朝食食べない子増加 18年度版食育白書 20-30代26.9%

西日本新聞 社会面

 政府は4日、2018年度版の食育白書を閣議決定した。政府は20年度までに朝食を食べない子どもをゼロにする目標を設けているが、18年度に「全く食べていない」「あまり食べていない」とした中学3年生は8・0%(前年度比1・2ポイント増)、小学6年生は5・5%(同0・9ポイント増)と近年増加傾向にあるとの調査結果を紹介。子育て世代の意識改革を促すとともに「個々の家庭の問題として見過ごすことなく、社会全体の問題として取り組むことが重要」と、子ども食堂など地域の支援活動の広がりを促している。

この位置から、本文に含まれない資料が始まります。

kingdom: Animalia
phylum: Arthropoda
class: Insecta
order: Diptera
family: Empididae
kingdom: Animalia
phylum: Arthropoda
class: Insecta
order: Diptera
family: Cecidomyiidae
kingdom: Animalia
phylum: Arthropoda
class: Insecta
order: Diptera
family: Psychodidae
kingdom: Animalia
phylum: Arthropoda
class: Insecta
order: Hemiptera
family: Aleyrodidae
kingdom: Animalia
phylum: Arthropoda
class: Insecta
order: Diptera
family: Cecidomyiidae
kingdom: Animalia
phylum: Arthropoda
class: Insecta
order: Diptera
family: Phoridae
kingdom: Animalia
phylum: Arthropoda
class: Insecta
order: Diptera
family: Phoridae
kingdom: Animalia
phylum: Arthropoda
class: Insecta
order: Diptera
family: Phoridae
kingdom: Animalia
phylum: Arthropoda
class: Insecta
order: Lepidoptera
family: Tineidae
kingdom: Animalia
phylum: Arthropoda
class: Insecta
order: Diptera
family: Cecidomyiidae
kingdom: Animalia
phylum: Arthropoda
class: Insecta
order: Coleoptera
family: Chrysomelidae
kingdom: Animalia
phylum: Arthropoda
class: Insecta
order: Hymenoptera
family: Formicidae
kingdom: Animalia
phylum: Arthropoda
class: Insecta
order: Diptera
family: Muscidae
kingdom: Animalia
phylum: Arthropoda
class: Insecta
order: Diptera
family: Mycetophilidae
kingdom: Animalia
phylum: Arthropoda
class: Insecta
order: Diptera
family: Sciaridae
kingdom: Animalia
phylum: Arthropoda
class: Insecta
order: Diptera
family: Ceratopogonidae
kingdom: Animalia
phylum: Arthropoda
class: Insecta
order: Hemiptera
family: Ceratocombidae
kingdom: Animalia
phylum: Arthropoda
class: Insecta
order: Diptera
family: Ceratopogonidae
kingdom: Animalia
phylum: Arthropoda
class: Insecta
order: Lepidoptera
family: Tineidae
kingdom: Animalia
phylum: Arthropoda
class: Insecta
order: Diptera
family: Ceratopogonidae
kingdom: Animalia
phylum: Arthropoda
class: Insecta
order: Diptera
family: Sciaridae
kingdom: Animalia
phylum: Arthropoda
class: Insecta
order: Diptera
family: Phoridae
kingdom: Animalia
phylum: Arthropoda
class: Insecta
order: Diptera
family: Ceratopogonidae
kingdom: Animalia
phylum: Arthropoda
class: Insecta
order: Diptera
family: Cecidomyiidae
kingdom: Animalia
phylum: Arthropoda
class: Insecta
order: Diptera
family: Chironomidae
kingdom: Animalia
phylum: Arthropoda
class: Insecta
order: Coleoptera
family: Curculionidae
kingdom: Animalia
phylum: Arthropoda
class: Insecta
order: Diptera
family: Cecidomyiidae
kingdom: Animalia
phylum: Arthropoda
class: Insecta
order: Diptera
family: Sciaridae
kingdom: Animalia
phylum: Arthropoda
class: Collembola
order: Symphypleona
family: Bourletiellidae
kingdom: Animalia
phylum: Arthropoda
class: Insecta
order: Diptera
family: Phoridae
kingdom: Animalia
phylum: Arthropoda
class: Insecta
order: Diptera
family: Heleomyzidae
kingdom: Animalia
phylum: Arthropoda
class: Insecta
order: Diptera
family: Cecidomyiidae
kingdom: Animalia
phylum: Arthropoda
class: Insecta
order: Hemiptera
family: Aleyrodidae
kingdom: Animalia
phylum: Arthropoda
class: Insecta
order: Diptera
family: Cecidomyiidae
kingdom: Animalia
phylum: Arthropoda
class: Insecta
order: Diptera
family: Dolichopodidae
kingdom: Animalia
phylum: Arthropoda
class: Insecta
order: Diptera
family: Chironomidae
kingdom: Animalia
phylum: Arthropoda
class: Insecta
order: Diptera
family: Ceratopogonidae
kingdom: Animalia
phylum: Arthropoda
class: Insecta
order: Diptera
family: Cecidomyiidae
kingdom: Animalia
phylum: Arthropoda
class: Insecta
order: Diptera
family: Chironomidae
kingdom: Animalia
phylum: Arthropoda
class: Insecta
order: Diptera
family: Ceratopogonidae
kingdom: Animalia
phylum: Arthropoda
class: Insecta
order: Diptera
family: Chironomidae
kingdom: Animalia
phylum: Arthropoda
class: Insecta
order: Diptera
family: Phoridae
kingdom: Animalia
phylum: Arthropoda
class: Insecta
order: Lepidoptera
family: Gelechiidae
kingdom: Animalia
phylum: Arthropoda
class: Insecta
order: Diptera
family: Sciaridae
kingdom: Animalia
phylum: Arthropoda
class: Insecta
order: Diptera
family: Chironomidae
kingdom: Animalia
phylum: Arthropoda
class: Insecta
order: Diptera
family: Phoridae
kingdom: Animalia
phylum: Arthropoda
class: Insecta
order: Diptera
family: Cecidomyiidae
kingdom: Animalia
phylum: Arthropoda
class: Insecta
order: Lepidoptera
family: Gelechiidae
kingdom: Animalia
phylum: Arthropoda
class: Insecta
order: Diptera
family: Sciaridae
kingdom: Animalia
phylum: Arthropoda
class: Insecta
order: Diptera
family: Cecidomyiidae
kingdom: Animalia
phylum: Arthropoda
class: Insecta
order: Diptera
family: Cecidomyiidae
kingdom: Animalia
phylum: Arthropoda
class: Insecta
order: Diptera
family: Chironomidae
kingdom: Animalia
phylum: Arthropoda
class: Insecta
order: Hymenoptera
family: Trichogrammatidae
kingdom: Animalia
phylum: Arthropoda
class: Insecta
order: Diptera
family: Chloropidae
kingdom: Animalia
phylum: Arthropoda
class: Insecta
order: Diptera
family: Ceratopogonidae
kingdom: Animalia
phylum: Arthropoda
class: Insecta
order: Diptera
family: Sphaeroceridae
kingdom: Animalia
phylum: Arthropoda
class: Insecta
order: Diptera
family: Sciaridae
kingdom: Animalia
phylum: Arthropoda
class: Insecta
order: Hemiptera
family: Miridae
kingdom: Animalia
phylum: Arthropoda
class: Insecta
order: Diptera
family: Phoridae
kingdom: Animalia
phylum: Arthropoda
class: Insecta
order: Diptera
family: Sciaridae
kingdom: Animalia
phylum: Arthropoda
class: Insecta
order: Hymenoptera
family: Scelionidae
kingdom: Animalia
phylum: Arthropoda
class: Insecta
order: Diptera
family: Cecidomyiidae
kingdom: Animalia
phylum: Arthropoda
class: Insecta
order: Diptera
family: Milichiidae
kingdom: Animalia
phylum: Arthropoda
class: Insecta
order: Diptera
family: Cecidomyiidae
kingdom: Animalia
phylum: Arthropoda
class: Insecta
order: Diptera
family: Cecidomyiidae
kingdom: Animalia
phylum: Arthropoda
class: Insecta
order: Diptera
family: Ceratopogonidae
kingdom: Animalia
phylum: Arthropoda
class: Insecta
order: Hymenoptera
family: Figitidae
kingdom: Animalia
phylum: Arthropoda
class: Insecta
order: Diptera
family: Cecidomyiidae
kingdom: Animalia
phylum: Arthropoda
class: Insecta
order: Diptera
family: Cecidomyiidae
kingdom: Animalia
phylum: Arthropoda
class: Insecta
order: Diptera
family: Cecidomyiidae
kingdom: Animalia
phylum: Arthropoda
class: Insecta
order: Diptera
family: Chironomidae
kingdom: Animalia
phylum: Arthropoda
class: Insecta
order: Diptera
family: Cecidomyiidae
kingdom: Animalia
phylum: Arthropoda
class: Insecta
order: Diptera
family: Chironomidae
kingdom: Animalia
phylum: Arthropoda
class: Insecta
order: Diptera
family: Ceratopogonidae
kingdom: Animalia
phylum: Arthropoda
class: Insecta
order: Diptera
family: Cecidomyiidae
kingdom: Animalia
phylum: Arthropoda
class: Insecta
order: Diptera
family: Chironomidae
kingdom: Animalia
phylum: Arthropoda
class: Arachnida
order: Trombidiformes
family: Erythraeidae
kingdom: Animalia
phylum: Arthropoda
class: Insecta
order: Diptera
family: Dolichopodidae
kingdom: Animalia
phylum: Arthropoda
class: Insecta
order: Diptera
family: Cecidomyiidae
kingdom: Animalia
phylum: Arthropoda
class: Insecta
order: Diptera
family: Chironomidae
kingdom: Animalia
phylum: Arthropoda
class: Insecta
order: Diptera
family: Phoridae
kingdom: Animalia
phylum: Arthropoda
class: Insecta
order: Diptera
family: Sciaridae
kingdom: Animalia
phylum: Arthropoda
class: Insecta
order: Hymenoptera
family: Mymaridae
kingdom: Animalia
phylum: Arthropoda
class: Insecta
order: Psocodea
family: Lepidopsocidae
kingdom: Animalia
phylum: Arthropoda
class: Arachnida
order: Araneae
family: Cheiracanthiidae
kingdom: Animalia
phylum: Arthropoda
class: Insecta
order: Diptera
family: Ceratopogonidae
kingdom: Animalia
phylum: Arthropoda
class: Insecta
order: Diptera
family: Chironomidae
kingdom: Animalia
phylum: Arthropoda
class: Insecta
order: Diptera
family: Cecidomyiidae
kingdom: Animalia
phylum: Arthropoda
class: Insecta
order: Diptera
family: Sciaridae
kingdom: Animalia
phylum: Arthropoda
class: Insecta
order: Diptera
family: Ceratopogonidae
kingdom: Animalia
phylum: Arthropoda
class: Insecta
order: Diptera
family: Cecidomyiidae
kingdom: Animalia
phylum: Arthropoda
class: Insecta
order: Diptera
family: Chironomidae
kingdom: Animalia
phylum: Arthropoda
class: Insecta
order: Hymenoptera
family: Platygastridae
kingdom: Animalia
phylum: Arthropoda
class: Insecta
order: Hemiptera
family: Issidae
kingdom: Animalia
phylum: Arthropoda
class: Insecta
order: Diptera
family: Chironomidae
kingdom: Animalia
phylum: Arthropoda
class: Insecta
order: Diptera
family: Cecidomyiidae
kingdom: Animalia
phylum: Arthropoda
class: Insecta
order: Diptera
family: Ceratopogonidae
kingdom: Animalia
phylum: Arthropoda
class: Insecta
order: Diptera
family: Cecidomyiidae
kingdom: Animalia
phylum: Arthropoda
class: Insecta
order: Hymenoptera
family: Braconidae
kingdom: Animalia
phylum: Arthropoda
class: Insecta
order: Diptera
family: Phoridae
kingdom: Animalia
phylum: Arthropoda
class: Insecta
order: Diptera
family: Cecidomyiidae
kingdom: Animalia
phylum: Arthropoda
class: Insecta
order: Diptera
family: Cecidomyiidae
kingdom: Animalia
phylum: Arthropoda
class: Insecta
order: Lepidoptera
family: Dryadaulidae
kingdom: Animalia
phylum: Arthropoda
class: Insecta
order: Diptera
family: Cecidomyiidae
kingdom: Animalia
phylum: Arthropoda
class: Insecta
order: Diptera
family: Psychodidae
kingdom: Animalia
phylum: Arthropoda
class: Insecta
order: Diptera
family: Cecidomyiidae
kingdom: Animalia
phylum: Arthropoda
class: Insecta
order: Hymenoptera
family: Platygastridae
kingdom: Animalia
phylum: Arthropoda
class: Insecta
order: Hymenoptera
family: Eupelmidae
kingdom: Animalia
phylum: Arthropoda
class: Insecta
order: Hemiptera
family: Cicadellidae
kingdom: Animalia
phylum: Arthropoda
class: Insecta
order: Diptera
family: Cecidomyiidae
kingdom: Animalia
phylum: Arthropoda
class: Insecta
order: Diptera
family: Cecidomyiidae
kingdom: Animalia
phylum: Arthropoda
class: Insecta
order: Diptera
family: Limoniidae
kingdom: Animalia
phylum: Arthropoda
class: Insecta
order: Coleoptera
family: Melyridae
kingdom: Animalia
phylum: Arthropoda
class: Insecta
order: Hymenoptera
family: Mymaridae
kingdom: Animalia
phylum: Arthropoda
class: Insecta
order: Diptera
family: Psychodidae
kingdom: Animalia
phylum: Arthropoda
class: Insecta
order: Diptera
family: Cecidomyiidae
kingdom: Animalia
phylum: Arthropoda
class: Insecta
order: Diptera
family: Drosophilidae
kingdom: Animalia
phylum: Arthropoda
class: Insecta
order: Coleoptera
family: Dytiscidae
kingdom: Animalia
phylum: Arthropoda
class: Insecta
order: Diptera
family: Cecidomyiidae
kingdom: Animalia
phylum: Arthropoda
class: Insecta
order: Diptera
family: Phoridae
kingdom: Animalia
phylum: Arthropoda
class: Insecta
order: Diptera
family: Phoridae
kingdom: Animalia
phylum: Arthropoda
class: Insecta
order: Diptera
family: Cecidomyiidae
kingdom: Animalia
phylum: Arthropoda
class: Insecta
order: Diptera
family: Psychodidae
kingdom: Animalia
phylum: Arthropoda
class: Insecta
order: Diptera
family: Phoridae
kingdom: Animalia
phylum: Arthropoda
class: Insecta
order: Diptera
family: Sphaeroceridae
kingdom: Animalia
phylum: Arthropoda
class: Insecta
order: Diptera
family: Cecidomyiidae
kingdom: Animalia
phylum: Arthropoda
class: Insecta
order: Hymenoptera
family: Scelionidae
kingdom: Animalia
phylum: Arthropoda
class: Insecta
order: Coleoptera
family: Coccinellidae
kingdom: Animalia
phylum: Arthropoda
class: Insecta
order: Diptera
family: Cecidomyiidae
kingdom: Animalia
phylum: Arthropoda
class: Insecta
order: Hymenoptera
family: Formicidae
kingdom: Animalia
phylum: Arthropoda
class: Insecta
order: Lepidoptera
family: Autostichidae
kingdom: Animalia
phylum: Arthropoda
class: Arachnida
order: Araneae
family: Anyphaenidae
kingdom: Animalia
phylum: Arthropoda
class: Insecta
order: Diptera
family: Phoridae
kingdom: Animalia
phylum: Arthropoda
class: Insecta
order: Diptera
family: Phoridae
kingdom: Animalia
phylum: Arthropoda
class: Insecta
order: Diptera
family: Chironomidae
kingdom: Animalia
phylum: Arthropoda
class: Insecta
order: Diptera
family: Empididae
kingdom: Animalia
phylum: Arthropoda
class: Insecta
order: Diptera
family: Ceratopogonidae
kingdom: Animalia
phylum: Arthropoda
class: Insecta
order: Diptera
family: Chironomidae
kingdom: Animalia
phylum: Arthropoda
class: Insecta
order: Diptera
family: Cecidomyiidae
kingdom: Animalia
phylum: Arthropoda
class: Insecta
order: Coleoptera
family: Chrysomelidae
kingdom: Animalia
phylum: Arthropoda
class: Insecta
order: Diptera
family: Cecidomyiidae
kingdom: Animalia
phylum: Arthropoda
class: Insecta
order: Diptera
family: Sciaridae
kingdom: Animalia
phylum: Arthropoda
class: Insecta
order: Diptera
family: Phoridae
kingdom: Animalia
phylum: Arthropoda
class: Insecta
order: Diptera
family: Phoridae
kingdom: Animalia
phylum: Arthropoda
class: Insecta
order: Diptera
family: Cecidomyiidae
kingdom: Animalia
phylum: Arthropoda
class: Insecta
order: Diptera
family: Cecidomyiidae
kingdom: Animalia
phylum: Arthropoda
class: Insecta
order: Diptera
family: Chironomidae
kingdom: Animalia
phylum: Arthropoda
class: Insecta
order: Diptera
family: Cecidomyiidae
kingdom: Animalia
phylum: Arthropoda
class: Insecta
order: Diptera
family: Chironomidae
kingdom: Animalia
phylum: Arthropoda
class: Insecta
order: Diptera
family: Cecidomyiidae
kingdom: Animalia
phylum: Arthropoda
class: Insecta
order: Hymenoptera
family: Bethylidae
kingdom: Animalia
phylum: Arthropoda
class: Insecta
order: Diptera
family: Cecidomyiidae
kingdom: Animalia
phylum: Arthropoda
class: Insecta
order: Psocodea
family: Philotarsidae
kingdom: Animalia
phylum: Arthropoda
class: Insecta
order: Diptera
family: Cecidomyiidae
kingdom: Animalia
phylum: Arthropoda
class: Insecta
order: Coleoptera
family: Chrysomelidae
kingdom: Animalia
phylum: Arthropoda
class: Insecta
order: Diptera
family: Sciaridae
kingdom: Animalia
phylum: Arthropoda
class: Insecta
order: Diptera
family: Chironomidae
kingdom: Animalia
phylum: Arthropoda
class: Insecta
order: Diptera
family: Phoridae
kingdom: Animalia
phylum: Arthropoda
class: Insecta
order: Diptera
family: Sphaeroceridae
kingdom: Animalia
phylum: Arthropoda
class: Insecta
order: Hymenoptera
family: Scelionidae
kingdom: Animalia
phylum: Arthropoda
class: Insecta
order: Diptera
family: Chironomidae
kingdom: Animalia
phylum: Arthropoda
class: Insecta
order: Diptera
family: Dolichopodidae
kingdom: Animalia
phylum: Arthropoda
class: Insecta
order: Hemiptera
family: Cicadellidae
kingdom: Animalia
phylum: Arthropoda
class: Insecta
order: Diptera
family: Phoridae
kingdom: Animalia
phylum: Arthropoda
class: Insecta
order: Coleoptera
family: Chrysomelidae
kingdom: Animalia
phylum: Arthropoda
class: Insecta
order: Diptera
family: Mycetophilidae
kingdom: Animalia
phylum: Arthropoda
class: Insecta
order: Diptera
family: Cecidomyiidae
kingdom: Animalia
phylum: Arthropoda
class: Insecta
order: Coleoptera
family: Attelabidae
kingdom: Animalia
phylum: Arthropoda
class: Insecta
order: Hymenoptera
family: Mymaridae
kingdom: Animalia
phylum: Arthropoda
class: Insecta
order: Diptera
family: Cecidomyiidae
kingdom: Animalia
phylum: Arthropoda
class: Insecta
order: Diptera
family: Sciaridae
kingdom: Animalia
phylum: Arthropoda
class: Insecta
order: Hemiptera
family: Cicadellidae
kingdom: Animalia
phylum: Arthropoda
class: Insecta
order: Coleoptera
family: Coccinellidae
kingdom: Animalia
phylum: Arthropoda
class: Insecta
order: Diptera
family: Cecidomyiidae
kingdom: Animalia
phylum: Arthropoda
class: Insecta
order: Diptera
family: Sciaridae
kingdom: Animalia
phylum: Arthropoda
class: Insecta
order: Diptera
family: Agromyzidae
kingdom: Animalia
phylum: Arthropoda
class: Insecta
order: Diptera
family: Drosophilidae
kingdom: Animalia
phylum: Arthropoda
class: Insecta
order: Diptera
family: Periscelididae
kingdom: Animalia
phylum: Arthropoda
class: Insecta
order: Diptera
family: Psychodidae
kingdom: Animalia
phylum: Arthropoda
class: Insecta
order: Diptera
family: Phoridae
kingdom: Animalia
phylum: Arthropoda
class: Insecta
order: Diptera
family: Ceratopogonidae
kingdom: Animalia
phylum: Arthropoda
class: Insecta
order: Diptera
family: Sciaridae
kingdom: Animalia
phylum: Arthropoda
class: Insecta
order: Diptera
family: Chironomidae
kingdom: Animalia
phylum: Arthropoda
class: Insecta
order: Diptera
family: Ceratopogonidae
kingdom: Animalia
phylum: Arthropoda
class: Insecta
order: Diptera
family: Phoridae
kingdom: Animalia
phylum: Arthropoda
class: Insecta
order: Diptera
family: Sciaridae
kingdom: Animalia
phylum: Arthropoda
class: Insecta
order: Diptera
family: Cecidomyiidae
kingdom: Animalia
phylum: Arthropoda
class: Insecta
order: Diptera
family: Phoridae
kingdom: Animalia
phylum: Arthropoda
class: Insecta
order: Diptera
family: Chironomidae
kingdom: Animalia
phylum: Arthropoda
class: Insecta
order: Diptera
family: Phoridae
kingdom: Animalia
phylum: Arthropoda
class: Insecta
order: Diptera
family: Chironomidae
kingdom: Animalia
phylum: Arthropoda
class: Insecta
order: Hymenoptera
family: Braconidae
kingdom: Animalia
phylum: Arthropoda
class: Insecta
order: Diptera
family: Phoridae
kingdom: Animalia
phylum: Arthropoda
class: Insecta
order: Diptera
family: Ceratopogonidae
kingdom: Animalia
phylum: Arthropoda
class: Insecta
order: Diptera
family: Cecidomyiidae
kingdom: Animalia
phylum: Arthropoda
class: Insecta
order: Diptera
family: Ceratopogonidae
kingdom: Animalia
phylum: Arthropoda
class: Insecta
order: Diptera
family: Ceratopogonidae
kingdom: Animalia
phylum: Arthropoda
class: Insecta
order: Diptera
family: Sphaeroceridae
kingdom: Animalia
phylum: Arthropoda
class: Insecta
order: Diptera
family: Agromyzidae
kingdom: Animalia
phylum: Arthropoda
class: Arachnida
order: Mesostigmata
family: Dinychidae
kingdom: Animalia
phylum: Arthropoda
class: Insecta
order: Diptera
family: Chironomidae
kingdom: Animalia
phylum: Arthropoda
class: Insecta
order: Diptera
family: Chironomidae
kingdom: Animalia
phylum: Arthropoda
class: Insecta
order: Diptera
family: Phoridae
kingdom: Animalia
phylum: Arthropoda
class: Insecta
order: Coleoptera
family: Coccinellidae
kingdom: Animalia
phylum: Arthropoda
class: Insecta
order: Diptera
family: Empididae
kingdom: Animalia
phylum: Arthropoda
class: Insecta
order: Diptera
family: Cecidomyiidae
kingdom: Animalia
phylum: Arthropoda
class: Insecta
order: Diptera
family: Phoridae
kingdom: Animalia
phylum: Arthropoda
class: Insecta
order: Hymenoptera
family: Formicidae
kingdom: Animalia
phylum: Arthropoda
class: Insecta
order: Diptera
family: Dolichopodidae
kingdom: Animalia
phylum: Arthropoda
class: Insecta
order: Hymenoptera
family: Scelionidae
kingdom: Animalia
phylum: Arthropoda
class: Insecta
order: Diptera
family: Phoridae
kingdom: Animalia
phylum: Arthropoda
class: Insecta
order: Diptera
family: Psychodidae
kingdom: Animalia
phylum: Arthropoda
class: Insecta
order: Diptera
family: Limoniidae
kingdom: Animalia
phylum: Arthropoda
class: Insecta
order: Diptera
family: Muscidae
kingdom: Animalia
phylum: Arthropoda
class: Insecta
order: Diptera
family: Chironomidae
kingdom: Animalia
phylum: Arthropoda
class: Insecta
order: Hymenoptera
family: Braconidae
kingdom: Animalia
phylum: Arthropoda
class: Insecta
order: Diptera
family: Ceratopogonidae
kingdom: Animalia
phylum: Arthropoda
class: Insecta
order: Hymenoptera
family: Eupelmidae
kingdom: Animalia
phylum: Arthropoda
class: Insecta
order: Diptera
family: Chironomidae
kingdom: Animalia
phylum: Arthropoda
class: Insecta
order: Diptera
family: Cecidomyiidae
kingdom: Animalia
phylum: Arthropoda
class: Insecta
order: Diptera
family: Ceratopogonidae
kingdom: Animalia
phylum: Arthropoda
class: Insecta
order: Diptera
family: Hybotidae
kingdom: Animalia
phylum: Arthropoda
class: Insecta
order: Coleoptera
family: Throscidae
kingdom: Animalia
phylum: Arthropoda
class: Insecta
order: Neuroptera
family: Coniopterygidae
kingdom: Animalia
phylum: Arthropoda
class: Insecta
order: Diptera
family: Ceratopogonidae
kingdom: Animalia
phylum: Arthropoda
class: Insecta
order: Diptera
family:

 白書では、朝食を毎日食べる小中学生ほど、学力調査の正答率や体力テストの点数が高い傾向にあるとして、あらためて朝食の重要性を強調している。

 20~30代の若い世代でも朝食を食べない人が増えており、18年度は26・9%と前年度から3・4ポイント増加した。こうした結果を踏まえ白書は、妊娠をきっかけに家庭での食生活を考えてもらおうと、妊産婦やその配偶者への食育に力を入れるほか、子育て中の男性に家族と食卓を囲むよう促す「おとう飯(はん)」キャンペーンを推進するとしている。

 また、就学前の子どもの家庭と連携する食育の例として、園児が生産や収穫に関わった野菜を家庭で調理し、その様子を他の園児たちに紹介する鹿児島県鹿屋市の認定こども園の取り組みを取り上げている。